### WHAT THIS TASK INVOLVES
The listing below is to be reproduced in full, exactly as given.

====================

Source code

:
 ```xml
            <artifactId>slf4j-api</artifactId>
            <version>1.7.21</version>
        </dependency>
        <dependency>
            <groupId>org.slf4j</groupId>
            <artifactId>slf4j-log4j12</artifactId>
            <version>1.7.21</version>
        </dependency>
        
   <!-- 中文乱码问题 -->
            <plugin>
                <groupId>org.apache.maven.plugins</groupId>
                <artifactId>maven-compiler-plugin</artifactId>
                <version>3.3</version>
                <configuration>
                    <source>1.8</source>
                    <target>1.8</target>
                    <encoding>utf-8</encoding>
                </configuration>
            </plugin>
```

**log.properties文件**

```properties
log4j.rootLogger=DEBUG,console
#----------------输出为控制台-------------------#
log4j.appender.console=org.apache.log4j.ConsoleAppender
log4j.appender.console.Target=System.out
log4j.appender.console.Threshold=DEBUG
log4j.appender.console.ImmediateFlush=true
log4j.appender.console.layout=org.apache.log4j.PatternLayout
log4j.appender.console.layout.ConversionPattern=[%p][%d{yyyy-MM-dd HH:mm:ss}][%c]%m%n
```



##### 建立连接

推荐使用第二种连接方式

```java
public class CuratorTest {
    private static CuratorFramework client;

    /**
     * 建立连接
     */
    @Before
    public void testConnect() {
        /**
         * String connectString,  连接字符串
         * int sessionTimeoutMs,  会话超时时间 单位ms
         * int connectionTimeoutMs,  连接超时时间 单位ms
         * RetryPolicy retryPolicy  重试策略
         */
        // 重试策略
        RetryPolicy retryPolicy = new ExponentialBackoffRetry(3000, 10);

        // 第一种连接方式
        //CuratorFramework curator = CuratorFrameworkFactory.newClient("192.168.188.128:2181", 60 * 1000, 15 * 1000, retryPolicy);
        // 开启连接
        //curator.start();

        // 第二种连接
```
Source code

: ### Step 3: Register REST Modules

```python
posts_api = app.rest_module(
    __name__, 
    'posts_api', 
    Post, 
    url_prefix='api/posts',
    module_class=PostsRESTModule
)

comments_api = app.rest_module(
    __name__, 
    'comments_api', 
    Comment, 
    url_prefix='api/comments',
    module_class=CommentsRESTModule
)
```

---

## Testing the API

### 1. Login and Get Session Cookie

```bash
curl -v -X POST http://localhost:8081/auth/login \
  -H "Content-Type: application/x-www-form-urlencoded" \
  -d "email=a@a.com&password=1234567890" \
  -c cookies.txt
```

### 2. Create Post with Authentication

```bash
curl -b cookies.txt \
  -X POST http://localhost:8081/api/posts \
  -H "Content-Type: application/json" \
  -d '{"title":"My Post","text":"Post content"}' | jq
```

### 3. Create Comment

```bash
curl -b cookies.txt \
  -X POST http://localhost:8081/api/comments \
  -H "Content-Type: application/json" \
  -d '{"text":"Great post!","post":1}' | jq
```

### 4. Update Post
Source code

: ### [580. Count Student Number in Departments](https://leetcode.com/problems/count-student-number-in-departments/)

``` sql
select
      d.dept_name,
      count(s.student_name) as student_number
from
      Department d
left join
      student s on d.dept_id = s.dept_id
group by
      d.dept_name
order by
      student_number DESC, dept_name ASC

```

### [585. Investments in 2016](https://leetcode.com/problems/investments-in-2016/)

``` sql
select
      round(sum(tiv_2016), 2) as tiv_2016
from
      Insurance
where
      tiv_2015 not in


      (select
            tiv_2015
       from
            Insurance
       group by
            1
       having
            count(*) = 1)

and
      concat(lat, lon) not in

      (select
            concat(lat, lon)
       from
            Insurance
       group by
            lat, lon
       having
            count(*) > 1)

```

====================

### SOLUTION FOR THIS TASK
Source code

:
 ```xml
            <artifactId>slf4j-api</artifactId>
            <version>1.7.21</version>
        </dependency>
        <dependency>
            <groupId>org.slf4j</groupId>
            <artifactId>slf4j-log4j12</artifactId>
            <version>1.7.21</version>
        </dependency>
        
   <!-- 中文乱码问题 -->
            <plugin>
                <groupId>org.apache.maven.plugins</groupId>
                <artifactId>maven-compiler-plugin</artifactId>
                <version>3.3</version>
                <configuration>
                    <source>1.8</source>
                    <target>1.8</target>
                    <encoding>utf-8</encoding>
                </configuration>
            </plugin>
```

**log.properties文件**

```properties
log4j.rootLogger=DEBUG,console
#----------------输出为控制台-------------------#
log4j.appender.console=org.apache.log4j.ConsoleAppender
log4j.appender.console.Target=System.out
log4j.appender.console.Threshold=DEBUG
log4j.appender.console.ImmediateFlush=true
log4j.appender.console.layout=org.apache.log4j.PatternLayout
log4j.appender.console.layout.ConversionPattern=[%p][%d{yyyy-MM-dd HH:mm:ss}][%c]%m%n
```



##### 建立连接

推荐使用第二种连接方式

```java
public class CuratorTest {
    private static CuratorFramework client;

    /**
     * 建立连接
     */
    @Before
    public void testConnect() {
        /**
         * String connectString,  连接字符串
         * int sessionTimeoutMs,  会话超时时间 单位ms
         * int connectionTimeoutMs,  连接超时时间 单位ms
         * RetryPolicy retryPolicy  重试策略
         */
        // 重试策略
        RetryPolicy retryPolicy = new ExponentialBackoffRetry(3000, 10);

        // 第一种连接方式
        //CuratorFramework curator = CuratorFrameworkFactory.newClient("192.168.188.128:2181", 60 * 1000, 15 * 1000, retryPolicy);
        // 开启连接
        //curator.start();

        // 第二种连接
```
Source code

: ### Step 3: Register REST Modules

```python
posts_api = app.rest_module(
    __name__, 
    'posts_api', 
    Post, 
    url_prefix='api/posts',
    module_class=PostsRESTModule
)

comments_api = app.rest_module(
    __name__, 
    'comments_api', 
    Comment, 
    url_prefix='api/comments',
    module_class=CommentsRESTModule
)
```

---

## Testing the API

### 1. Login and Get Session Cookie

```bash
curl -v -X POST http://localhost:8081/auth/login \
  -H "Content-Type: application/x-www-form-urlencoded" \
  -d "email=a@a.com&password=1234567890" \
  -c cookies.txt
```

### 2. Create Post with Authentication

```bash
curl -b cookies.txt \
  -X POST http://localhost:8081/api/posts \
  -H "Content-Type: application/json" \
  -d '{"title":"My Post","text":"Post content"}' | jq
```

### 3. Create Comment

```bash
curl -b cookies.txt \
  -X POST http://localhost:8081/api/comments \
  -H "Content-Type: application/json" \
  -d '{"text":"Great post!","post":1}' | jq
```

### 4. Update Post
Source code

: ### [580. Count Student Number in Departments](https://leetcode.com/problems/count-student-number-in-departments/)

``` sql
select
      d.dept_name,
      count(s.student_name) as student_number
from
      Department d
left join
      student s on d.dept_id = s.dept_id
group by
      d.dept_name
order by
      student_number DESC, dept_name ASC

```

### [585. Investments in 2016](https://leetcode.com/problems/investments-in-2016/)

``` sql
select
      round(sum(tiv_2016), 2) as tiv_2016
from
      Insurance
where
      tiv_2015 not in


      (select
            tiv_2015
       from
            Insurance
       group by
            1
       having
            count(*) = 1)

and
      concat(lat, lon) not in

      (select
            concat(lat, lon)
       from
            Insurance
       group by
            lat, lon
       having
            count(*) > 1)

```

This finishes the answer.